Il trend, inoltre, non sarebbe una prerogativa esclusiva degli Stati Uniti: anche in Spagna e in Gran Bretagna si sarebbero infatti riscontrati dati molto confortanti. Tra le spiegazioni del fenomeno vi sarebbe sicuramente la salute fisica. Infatti, sebbene importanti patologie come obesità, diabete e ipertensione siano in crescita tra la popolazione statunitense, è possibile comunque parlare di un miglioramento delle condizioni generali di salute, grazie soprattutto a un più facile accesso a cure e vaccini.
Notevole importanza sarebbe anche da attribuire al grado d’istruzione: la media degli anni trascorsi allo studio, infatti, sarebbe divenuta difatti più elevata tra la popolazione statunitense, dato messo in relazione con l’incidenza della demenza senile.
Secondo il Professor Marco Trabucchi, Presidente dell’Associazione Italiana di Psicogeriatria, non v’è dubbio che i dati siano positivi, anche se occorre mitigare i facili entusiasmi e soprattutto non giungere a conclusioni che non trovino ancora alcuna conferma da parte della medicina ufficiale.
Sicuramente la cura del corpo e della mente può influire in modo positivo, ma allo stesso tempo non bisogna dimenticare che la demenza senile rappresenta ancora oggi una condizione non chiara, e sulla quale non ci si può ancora del tutto sbilanciare.

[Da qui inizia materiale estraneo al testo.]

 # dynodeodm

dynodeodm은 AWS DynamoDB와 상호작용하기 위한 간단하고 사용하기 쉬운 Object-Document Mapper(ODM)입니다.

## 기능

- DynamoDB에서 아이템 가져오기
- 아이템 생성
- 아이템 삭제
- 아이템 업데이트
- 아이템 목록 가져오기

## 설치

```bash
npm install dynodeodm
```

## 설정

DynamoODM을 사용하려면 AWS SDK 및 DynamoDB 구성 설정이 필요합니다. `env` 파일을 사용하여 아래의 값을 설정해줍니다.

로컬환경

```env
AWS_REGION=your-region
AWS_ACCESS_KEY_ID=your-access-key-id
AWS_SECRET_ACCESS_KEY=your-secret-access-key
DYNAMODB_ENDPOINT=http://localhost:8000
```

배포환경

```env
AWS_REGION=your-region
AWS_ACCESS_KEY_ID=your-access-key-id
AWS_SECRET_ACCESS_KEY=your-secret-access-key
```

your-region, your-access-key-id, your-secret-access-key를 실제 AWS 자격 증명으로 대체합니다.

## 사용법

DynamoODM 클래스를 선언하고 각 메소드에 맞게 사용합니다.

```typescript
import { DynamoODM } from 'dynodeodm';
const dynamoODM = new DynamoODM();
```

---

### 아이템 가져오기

Una recente scoperta, infatti, ha dimostrato in modo inequivocabile come i fattori che influiscono sull’insorgere della demenza senile siano ancora oscuri: una ricerca della Northwestern University dell’Illinois ha effettuato delle autopsie sui cadaveri di persone ultranovantenni le quali avevano mantenuto fino alla loro morte un’ottima capacità cognitiva, paragonabile a quella di un cinquantenne. Nei soggetti in esame è stata rilevata una massiccia presenza di proteina beta-amiloide, elemento considerato indicativo del morbo di Alzheimer, tuttavia la loro effettiva condizione cognitiva ha smentito l’eventualità che la presenza di questa proteina sia l’unico aspetto che può implicare l’insorgere del morbo.